種類で味をイメージできる美味しい日本酒の見つけ方の3つのポイント
水元英登(みずもと ひでと)
継続課金型コミュニティ設計・管理
日本酒初心者の私にとって、銘柄なんてぜんぜんわかりません。それでもお店に並んでいる日本酒の中で選ばなきゃいけない場面に出くわします。いかにハズレを引かないかの方法がわからなくてイライラするのはもううんざりなので、二度と失敗しない日本酒の選び方を3つのポイントでみなさんと共有したいと思います。
<もくじ>
日本酒の甘口辛口を見分ける方法
日本酒の選ぶ時の一番わかりやすい目安として、「甘口」「辛口」といった表示がありますよね。
日本酒のビンに貼られたラベルに直接的に「甘口」「辛口」などと書かれているものもあります。またはお店の人が店頭ポップで書いてくれていることもあります。
下のお酒はラベルに明確に「すっきり辛口に仕上がっています」と書いてありますからわかりやすいですね。
でも、ぜんぜん何にも書いてないじゃんかーっ!って時もあります。
日本酒に詳しい人たちの間には「甘口辛口なんて主観じゃないか」という意見も多いからです。
でも、安心してください。
そんな時は、この甘口辛口を線引きする根拠を知っていれば、それだけで自分で甘口辛口を判断できるようになります。
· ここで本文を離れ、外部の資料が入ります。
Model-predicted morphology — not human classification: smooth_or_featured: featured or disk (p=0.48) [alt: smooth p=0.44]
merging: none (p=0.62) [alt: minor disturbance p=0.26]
これだけでも、ちょっと他人に教えてあげたくなっちゃいますよ。
それではいきましょう。
日本酒の甘さとはどこから来るのか
甘口と呼ばれる日本酒が、どうして甘口と呼べるんだい?という疑問が湧いてきます。
これを知るには、先に日本酒の「甘さ」とは何なのかを知ると順番としてすんなり頭に入ってきます。
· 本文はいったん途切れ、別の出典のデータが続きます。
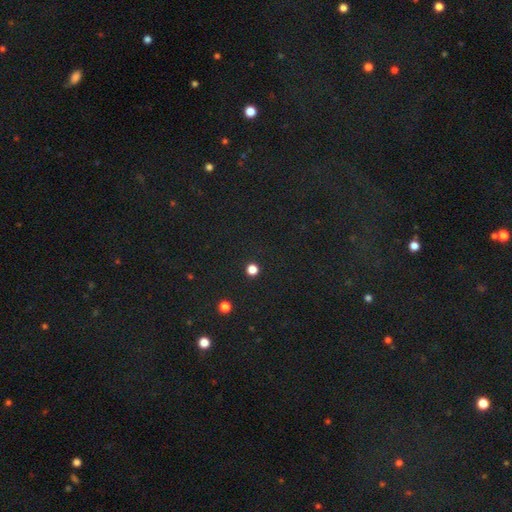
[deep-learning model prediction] This appears to be a star or artifact, not a galaxy (75%).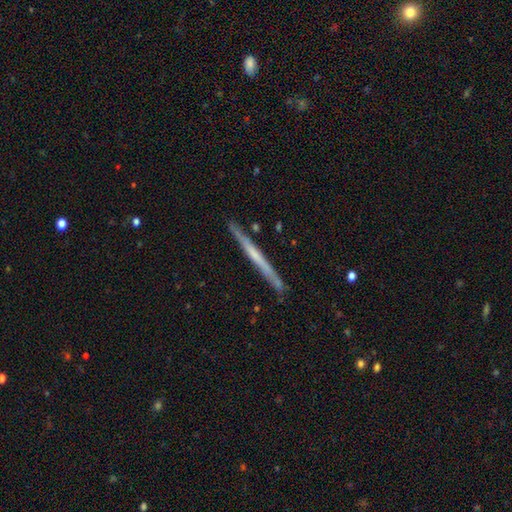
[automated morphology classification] Smooth or featured? featured or disk (58%)
Edge-on disk? yes (97%)
Edge-on bulge? none (78%)
Merging? none (87%)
そもそも、何でお米からできている日本酒が甘かったり、そうでなかったりするんだい?
日本酒はお米からできているので、ご飯を噛むと甘くなるのと同じようなことが起こっています。
微生物の働きで、お米のでんぷんが糖に変わることによって甘さが出ます。
日本酒は重ければ甘口で軽ければ辛口だ
日本酒の見た目だけでは、その日本酒に糖が多いかどうか...つまり甘いかどうかはわかりません。
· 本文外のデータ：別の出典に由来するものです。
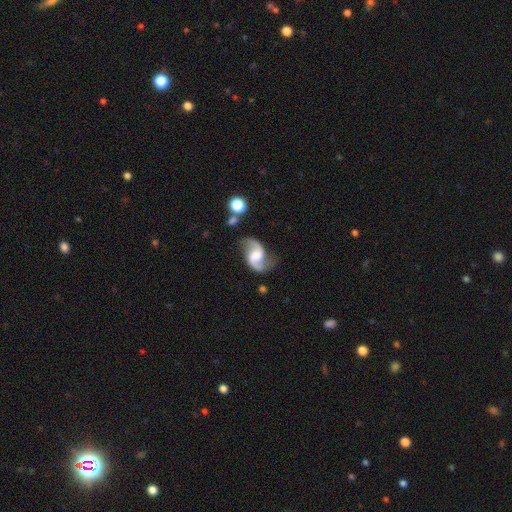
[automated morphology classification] Smooth or featured?
  - featured or disk: 87% *
  - smooth: 7%
  - star or artifact: 5%
Edge-on disk?
  - no: 98% *
  - yes: 2%
Bar?
  - weak: 45% *
  - no: 39%
  - strong: 15%
Spiral arms?
  - yes: 97% *
  - no: 3%
Spiral winding?
  - loose: 61% *
  - medium: 33%
  - tight: 6%
Spiral arm count?
  - 2: 93% *
  - can't tell: 2%
  - 1: 2%
  - 3: 1%
  - 4: 1%
  - more than 4: 1%
Bulge size?
  - moderate: 36% *
  - large: 24%
  - small: 19%
  - none: 18%
  - dominant: 3%
Merging?
  - none: 72% *
  - minor disturbance: 16%
  - major disturbance: 8%
  - merger: 4%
日本酒に含まれる糖の濃度を見極めるために、重さを見ることになっています。
これは、糖の質量が水よりも大きいことを利用した計測方法です。
つまり、水を基準の0として、それよりも比重が重いものは糖が多いので「甘口」、軽いものは糖が少ないので「辛口」と呼びます。
日本酒の甘口辛口の目安を数値化してみました
この比重を数値化したものが「日本酒度」で、甘口辛口を見分ける目安となる数字です。
重くて水に沈むとマイナスで表現されます。なので、日本酒度がマイナスであれば甘口と表現されます。
下の日本酒は、日本酒度のマイナスの値が大きいかなりの甘口です。
ちなみに日本酒度がプラスになる辛口は、水に浮くということになるはずですが、それはアルコールの比重が水よりも軽いからです。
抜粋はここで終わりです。